- To do: Below are the entries; return every line among them that holds the word "pixels".

- Information shown:
********

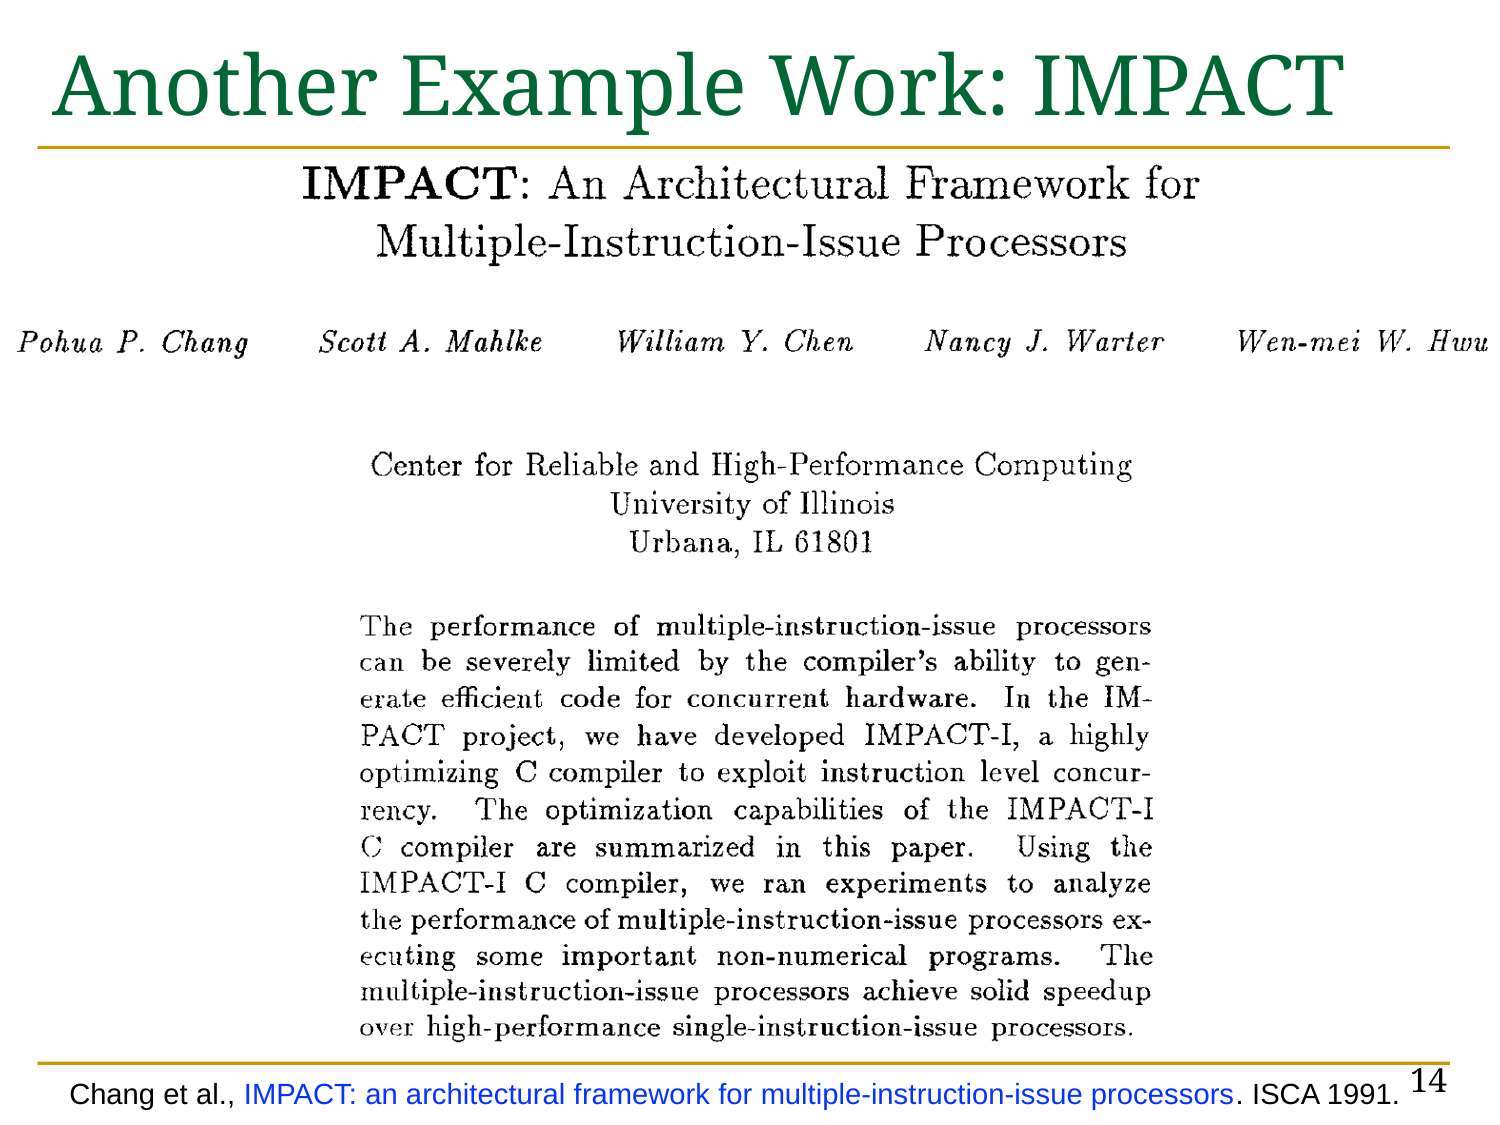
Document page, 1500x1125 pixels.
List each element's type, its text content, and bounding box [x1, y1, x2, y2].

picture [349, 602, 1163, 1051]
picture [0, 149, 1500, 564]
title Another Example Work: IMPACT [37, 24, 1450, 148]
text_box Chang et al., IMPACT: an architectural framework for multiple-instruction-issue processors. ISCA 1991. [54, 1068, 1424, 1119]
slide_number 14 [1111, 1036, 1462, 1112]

********

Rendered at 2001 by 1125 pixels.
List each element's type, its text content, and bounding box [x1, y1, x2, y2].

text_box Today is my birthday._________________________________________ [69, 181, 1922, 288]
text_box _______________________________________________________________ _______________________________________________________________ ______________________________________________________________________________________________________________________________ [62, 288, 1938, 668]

********

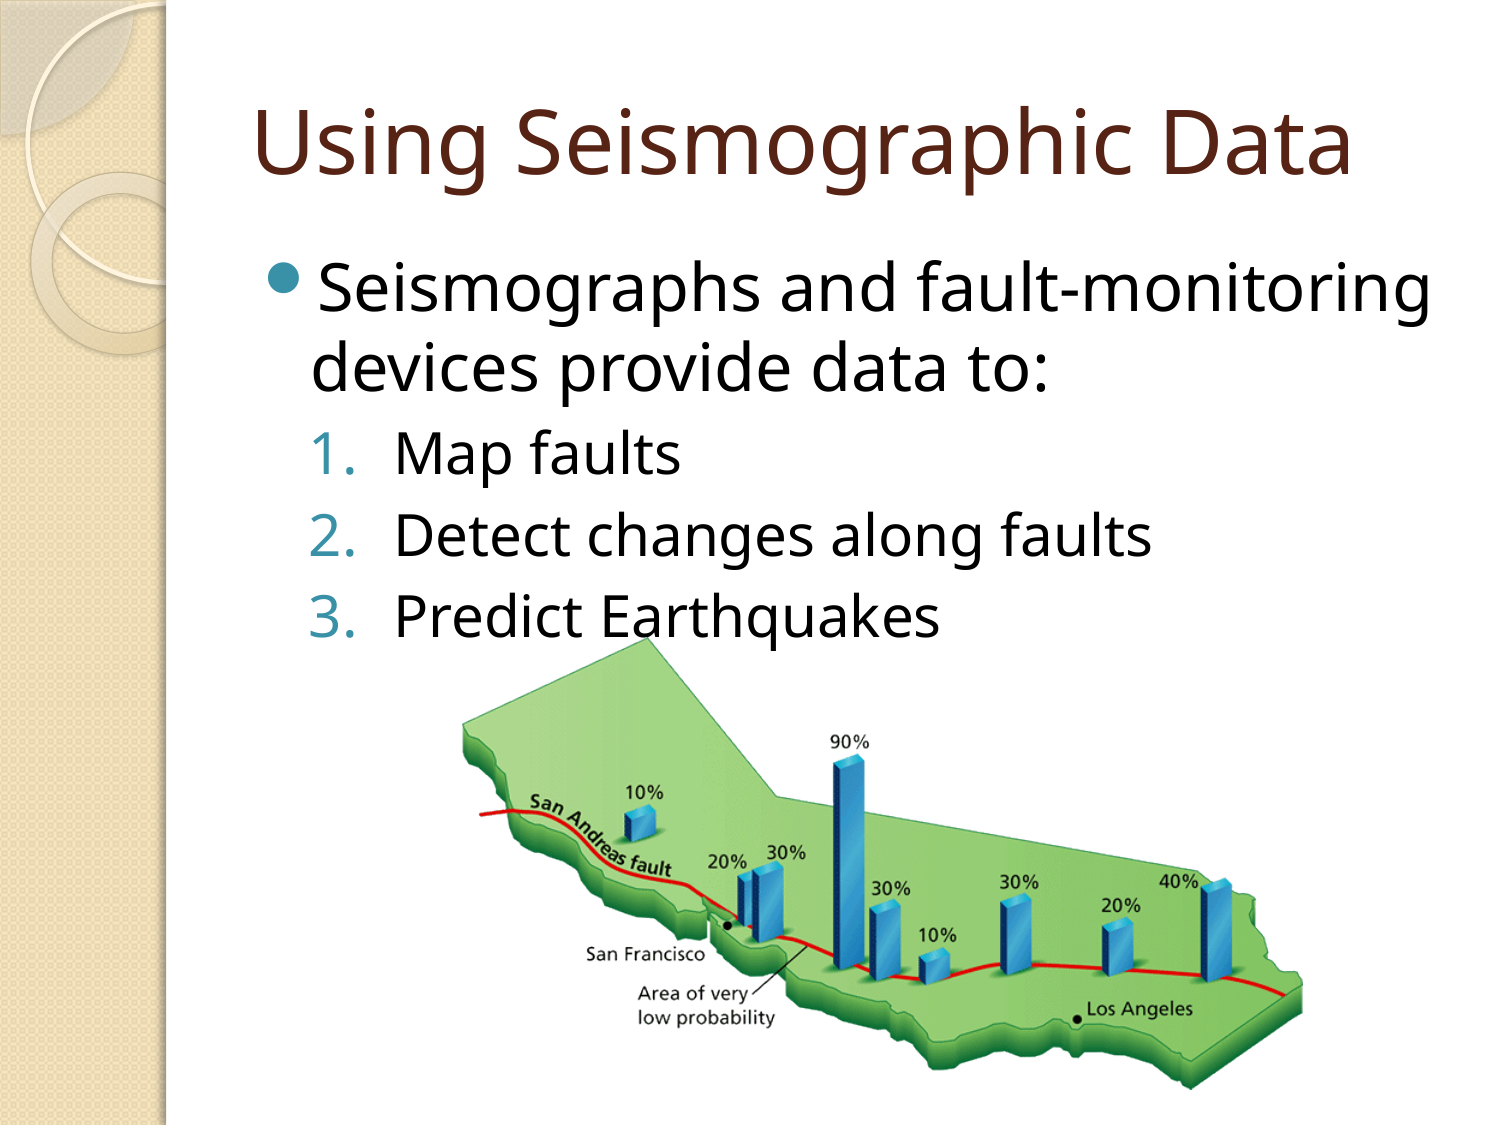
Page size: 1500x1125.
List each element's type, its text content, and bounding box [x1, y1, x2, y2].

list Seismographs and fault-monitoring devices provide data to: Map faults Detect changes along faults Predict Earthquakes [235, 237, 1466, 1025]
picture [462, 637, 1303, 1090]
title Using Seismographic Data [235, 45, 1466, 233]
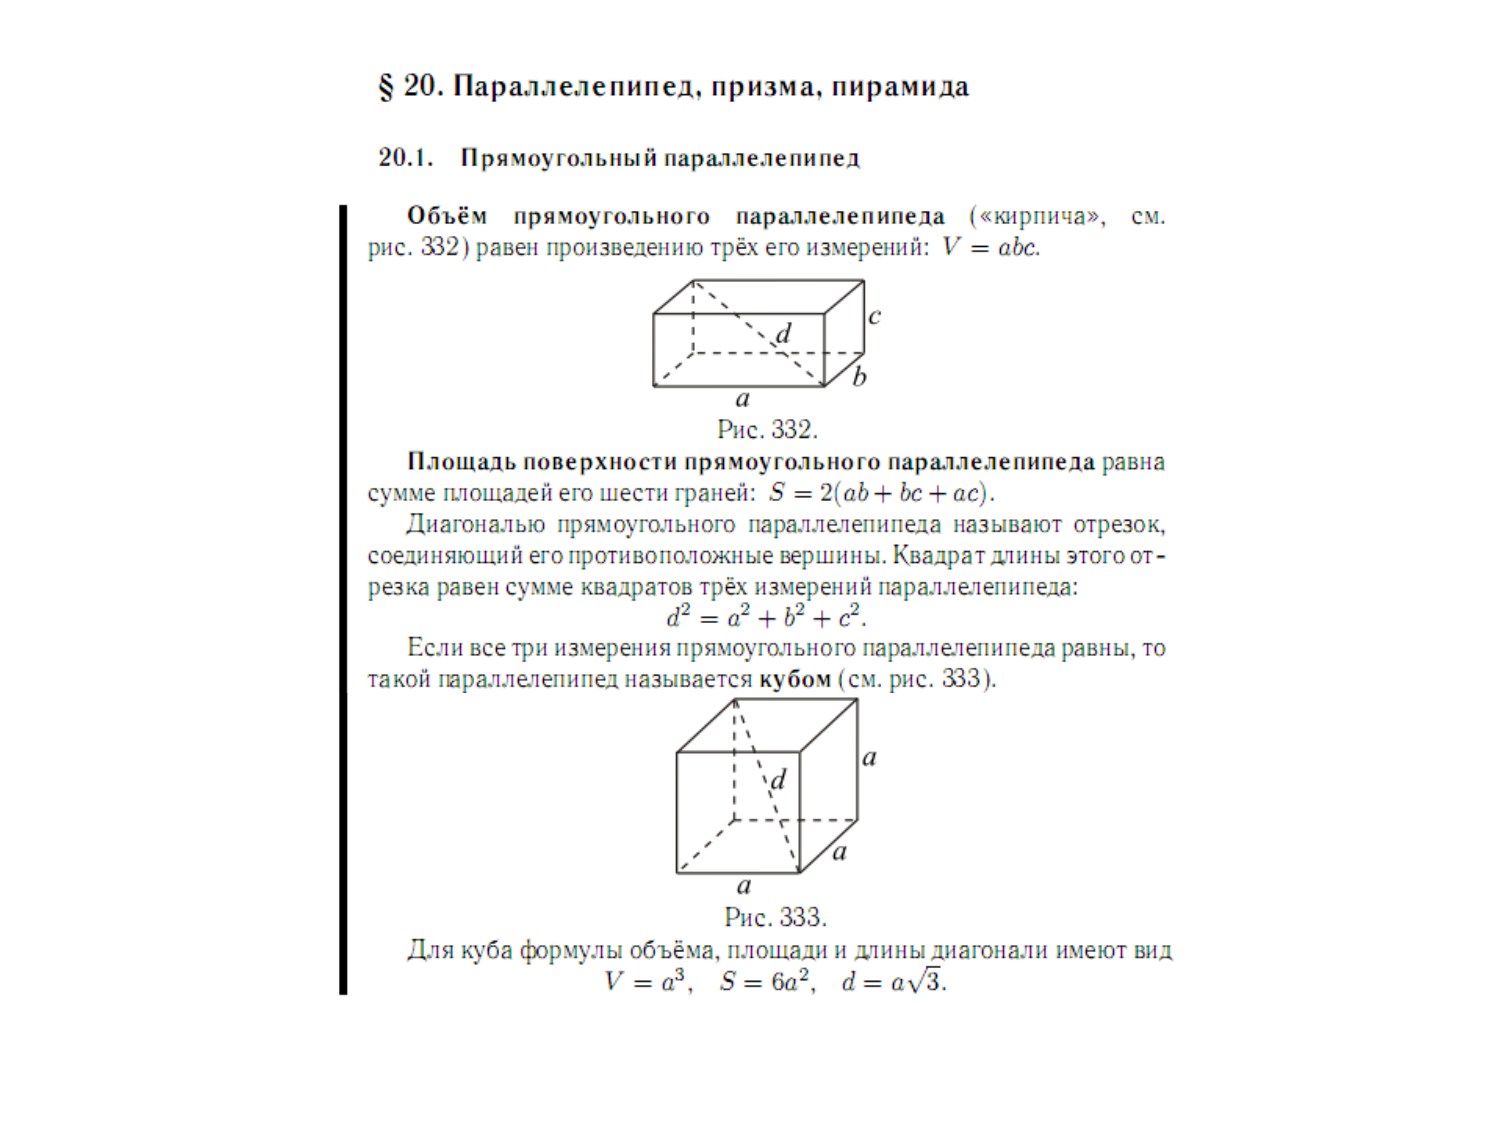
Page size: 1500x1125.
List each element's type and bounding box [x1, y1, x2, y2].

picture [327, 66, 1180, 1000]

********

- Response below:
Document page, 1500x1125 pixels.
Rendered at 2001 by 1125 pixels.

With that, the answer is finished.